Bug #50433 Rolling upgrade to ndb-7.0.10 not possible ...
Submitted: 19 Jan 2010 8:41 Modified: 20 Jan 2010 9:32
Reporter: Hartmut Holzgraefe Email Updates:
Status: Closed Impact on me:
None 
Category:MySQL Cluster: Cluster (NDB) storage engine Severity:S1 (Critical)
Version:mysql-cluster-7.0.10 OS:Linux
Assigned to: Jonas Oreland CPU Architecture:Any

[19 Jan 2010 8:41] Hartmut Holzgraefe
Description:
When trying a rolling upgrade to ndb-7.0.10 on a two data node cluster the new 7.0.10 data begins to start up fine at first. At some point in start phase 5 the other node (still running the older version) suddenly fails with "Internal program error" though which brings the whole cluster down.

How to repeat:
* Create a two node, two replica cluster (using default values wherever possible) using ndb-7.0.9b
* Stop one data node
* Restart the data node using ndb-7.0.10
* See the remaining data node fail while the upgraded note is in start phase 

Tried with both ndbd and ndbmtd setups, used both regular and --initial node restarts, to no avail ...

Suggested fix:
Allow rolling upgrades to 7.0.10
[19 Jan 2010 8:53] Hartmut Holzgraefe
logs

Attachment: ndb_error_report_20100119094854.tar.bz2 (application/x-bzip, text), 202.69 KiB.
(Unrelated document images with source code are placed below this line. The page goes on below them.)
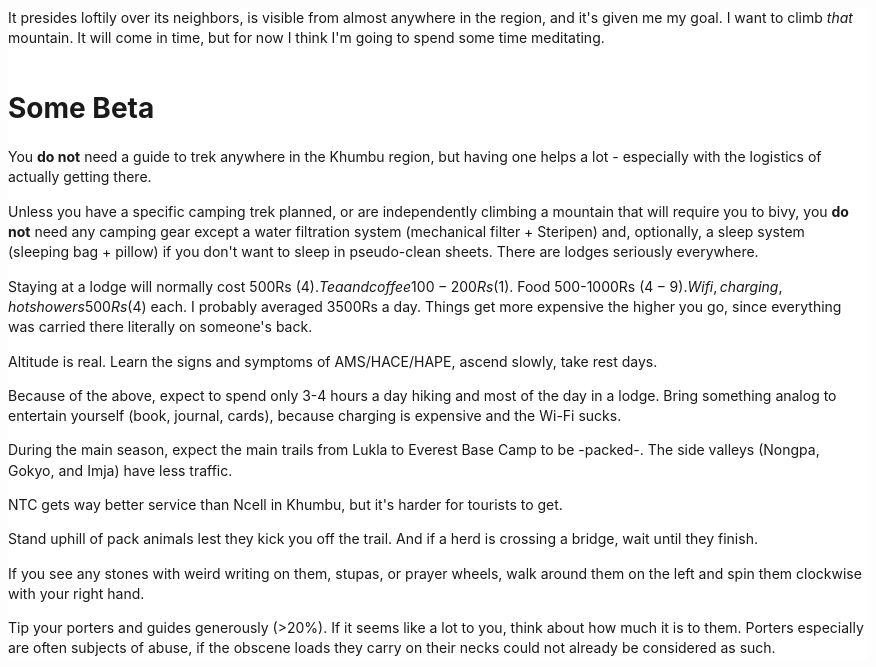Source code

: It presides loftily over its neighbors, is visible from almost anywhere in the region, and it's given me my goal. I want to climb _that_ mountain. It will come in time, but for now I think I'm going to spend some time meditating.

# Some Beta

You **do not** need a guide to trek anywhere in the Khumbu region, but having one helps a lot - especially with the logistics of actually getting there.

Unless you have a specific camping trek planned, or are independently climbing a mountain that will require you to bivy, you **do not** need any camping gear except a water filtration system (mechanical filter + Steripen) and, optionally, a sleep system (sleeping bag + pillow) if you don't want to sleep in pseudo-clean sheets. There are lodges seriously everywhere.

Staying at a lodge will normally cost 500Rs ($4). Tea and coffee 100-200Rs ($1). Food 500-1000Rs ($4-9). Wifi, charging, hot showers 500Rs ($4) each. I probably averaged 3500Rs a day. Things get more expensive the higher you go, since everything was carried there literally on someone's back.

Altitude is real. Learn the signs and symptoms of AMS/HACE/HAPE, ascend slowly, take rest days.

Because of the above, expect to spend only 3-4 hours a day hiking and most of the day in a lodge. Bring something analog to entertain yourself (book, journal, cards), because charging is expensive and the Wi-Fi sucks.

During the main season, expect the main trails from Lukla to Everest Base Camp to be -packed-. The side valleys (Nongpa, Gokyo, and Imja) have less traffic.

NTC gets way better service than Ncell in Khumbu, but it's harder for tourists to get.

Stand uphill of pack animals lest they kick you off the trail. And if a herd is crossing a bridge, wait until they finish.

If you see any stones with weird writing on them, stupas, or prayer wheels, walk around them on the left and spin them clockwise with your right hand.

Tip your porters and guides generously (>20%). If it seems like a lot to you, think about how much it is to them. Porters especially are often subjects of abuse, if the obscene loads they carry on their necks could not already be considered as such.
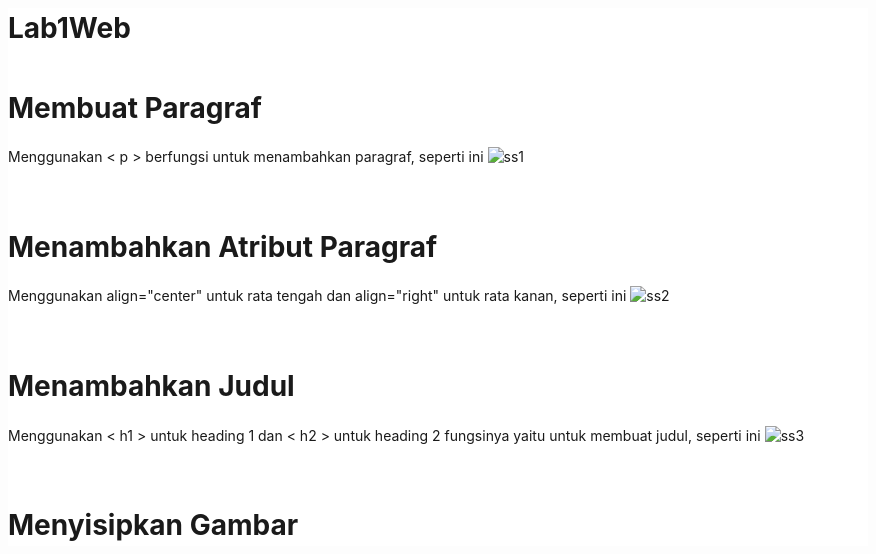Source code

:# Lab1Web

# Membuat Paragraf
Menggunakan < p > berfungsi untuk menambahkan paragraf, seperti ini
<img width="1920" height="1080" alt="ss1" src="https://github.com/user-attachments/assets/d4934654-10f7-4177-8612-db435569534b" />
<br>
<br>
# Menambahkan Atribut Paragraf
Menggunakan align="center" untuk rata tengah dan align="right" untuk rata kanan, seperti ini
<img width="1920" height="1080" alt="ss2" src="https://github.com/user-attachments/assets/dd2b0510-cd18-4e54-a051-3505fafca3a9" />
<br>
<br>
# Menambahkan Judul
Menggunakan < h1 > untuk heading 1 dan < h2 > untuk heading 2 fungsinya yaitu untuk membuat judul, seperti ini
<img width="1920" height="1080" alt="ss3" src="https://github.com/user-attachments/assets/c4593122-a73a-4523-b5e2-8c5538d44f8b" />
<br>
<br>
# Menyisipkan Gambar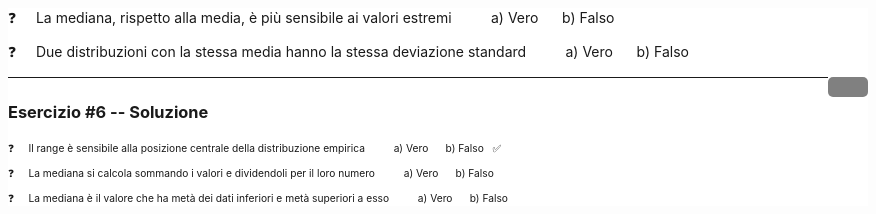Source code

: :question: &nbsp;&nbsp;&nbsp; La mediana, rispetto alla media, &egrave; pi&ugrave; sensibile ai valori estremi
&nbsp;&nbsp;&nbsp;&nbsp;&nbsp;&nbsp;&nbsp;&nbsp; a) Vero  &nbsp;&nbsp;&nbsp;&nbsp; b) Falso &nbsp;&nbsp;&nbsp;&nbsp; 

:question: &nbsp;&nbsp;&nbsp; Due distribuzioni con la stessa media hanno la stessa deviazione standard
&nbsp;&nbsp;&nbsp;&nbsp;&nbsp;&nbsp;&nbsp;&nbsp; a) Vero  &nbsp;&nbsp;&nbsp;&nbsp; b) Falso &nbsp;&nbsp;&nbsp;&nbsp; 


</div>

<style>
  #countdown_exercise_6{
    padding: 10px 20px;
    font-size: 20px;
    color: white;
    background-color: gray;
    border: none;
    border-radius: 5px;
    cursor: pointer;
    float: right;
  }
  #countdown_exercise_6.running {
    background-color: green;
  }
  #countdown_exercise_6.finished {
    background-color: red;
  }
</style>

<button id="countdown_exercise_6"></button>

<script>

</script>


---
### Esercizio #6 -- Soluzione

<div style="font-size: 73%">

:question: &nbsp;&nbsp;&nbsp; Il range &egrave; sensibile alla posizione centrale della distribuzione empirica
&nbsp;&nbsp;&nbsp;&nbsp;&nbsp;&nbsp;&nbsp;&nbsp; a) Vero  &nbsp;&nbsp;&nbsp;&nbsp; b) Falso &nbsp; :white_check_mark:

:question: &nbsp;&nbsp;&nbsp; La mediana si calcola sommando i valori e dividendoli per il loro numero
&nbsp;&nbsp;&nbsp;&nbsp;&nbsp;&nbsp;&nbsp;&nbsp; a) Vero  &nbsp;&nbsp;&nbsp;&nbsp; b) Falso &nbsp;&nbsp;&nbsp;&nbsp; 

:question: &nbsp;&nbsp;&nbsp; La mediana &egrave; il valore che ha met&agrave; dei dati inferiori e met&agrave; superiori a esso
&nbsp;&nbsp;&nbsp;&nbsp;&nbsp;&nbsp;&nbsp;&nbsp; a) Vero  &nbsp;&nbsp;&nbsp;&nbsp; b) Falso &nbsp;&nbsp;&nbsp;&nbsp; 
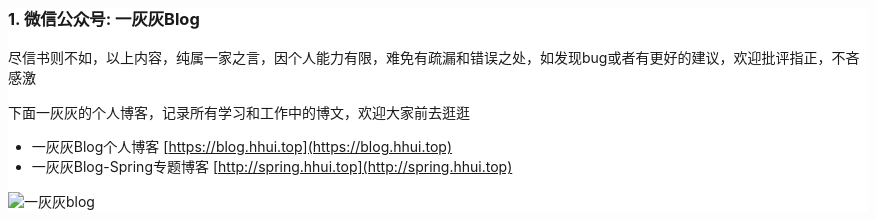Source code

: ### 1. 微信公众号: 一灰灰Blog

尽信书则不如，以上内容，纯属一家之言，因个人能力有限，难免有疏漏和错误之处，如发现bug或者有更好的建议，欢迎批评指正，不吝感激

下面一灰灰的个人博客，记录所有学习和工作中的博文，欢迎大家前去逛逛

- 一灰灰Blog个人博客 [https://blog.hhui.top](https://blog.hhui.top)
- 一灰灰Blog-Spring专题博客 [http://spring.hhui.top](http://spring.hhui.top)


![一灰灰blog](https://spring.hhui.top/spring-blog/imgs/info/info.png)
[19 Jan 2010 8:54] Hartmut Holzgraefe
Time: Tuesday 19 January 2010 - 09:48:12
Status: Temporary error, restart node
Message: Internal program error (failed ndbrequire) (Internal error, programming error or missing error message, please report a bug)
Error: 2341
Error data: dbdih/DbdihMain.cpp
Error object: DBDIH (Line: 12650) 0x0000000a
Program: /data1/mysql/ndb-7.0.9b/libexec/ndbmtd
Pid: 28230 thr: 0
Version: mysql-5.1.39 ndb-7.0.9b
Trace: /data2/csc/43804/cluster/ndb_3_trace.log.1 /data2/csc/43804/cluster/ndb_3_trace.log.1_t1 /
[19 Jan 2010 9:08] Hartmut Holzgraefe
the failing 7.0.9b nodes output log has

  2010-01-19 09:48:12 [ndbd] INFO     -- Fragment Replica(node=2) not found
  2010-01-19 09:48:12 [ndbd] INFO     -- ...And wasn't found in oldStoredReplicas
  2010-01-19 09:48:12 [ndbd] INFO     -- dbdih/DbdihMain.cpp
  2010-01-19 09:48:12 [ndbd] INFO     -- DBDIH (Line: 12650) 0x0000000a

and the code leading to the failure is

  void Dbdih::findReplica(ReplicaRecordPtr& replicaPtr,
                        Fragmentstore* fragPtrP,
                        Uint32 nodeId,
                        bool old)
  {
    replicaPtr.i = old ? fragPtrP->oldStoredReplicas : fragPtrP->storedReplicas;
    while(replicaPtr.i != RNIL){
      ptrCheckGuard(replicaPtr, creplicaFileSize, replicaRecord);
      if (replicaPtr.p->procNode == nodeId) { 
        jam();
        return;
      } else {
        jam();
        replicaPtr.i = replicaPtr.p->nextReplica;
      }//if
    };
    
  #ifdef VM_TRACE
    g_eventLogger->info("Fragment Replica(node=%d) not found", nodeId);
    replicaPtr.i = fragPtrP->oldStoredReplicas;
    while(replicaPtr.i != RNIL){
      ptrCheckGuard(replicaPtr, creplicaFileSize, replicaRecord);
      if (replicaPtr.p->procNode == nodeId) {
        jam();
        break;
      } else {
        jam();
        replicaPtr.i = replicaPtr.p->nextReplica;
      }//if
    };
    if(replicaPtr.i != RNIL){
      g_eventLogger->info("...But was found in oldStoredReplicas");
    } else {
      g_eventLogger->info("...And wasn't found in oldStoredReplicas");
    } 
  #endif
>   ndbrequire(false);
  }//Dbdih::findReplica()
[19 Jan 2010 13:22] Bugs System
A patch for this bug has been committed. After review, it may
be pushed to the relevant source trees for release in the next
version. You can access the patch from:

  http://lists.mysql.com/commits/97381

3346 Jonas Oreland	2010-01-19
      ndb - bug#50433
        Upgrade from < 7.0.10 to 7.0.10 does n't work
          due to typo in ndb_version.h
[19 Jan 2010 13:28] Jonas Oreland
pushed to 7.0.11
[20 Jan 2010 9:32] Jon Stephens
Documented issue and bugfix in the NDB-7.0.11 changelog as follows:

        Online upgrades from MySQL Cluster NDB 7.0.9b to MySQL Cluster
        NDB 7.0.10 did not work correctly. Current MySQL Cluster NDB 7.0
        users should upgrade directly to MySQL Cluster NDB 7.0.11 or
        later.

Also updated mysql-cluster-upgrade-downgrade-compatibility section of docs and chart.

Closed.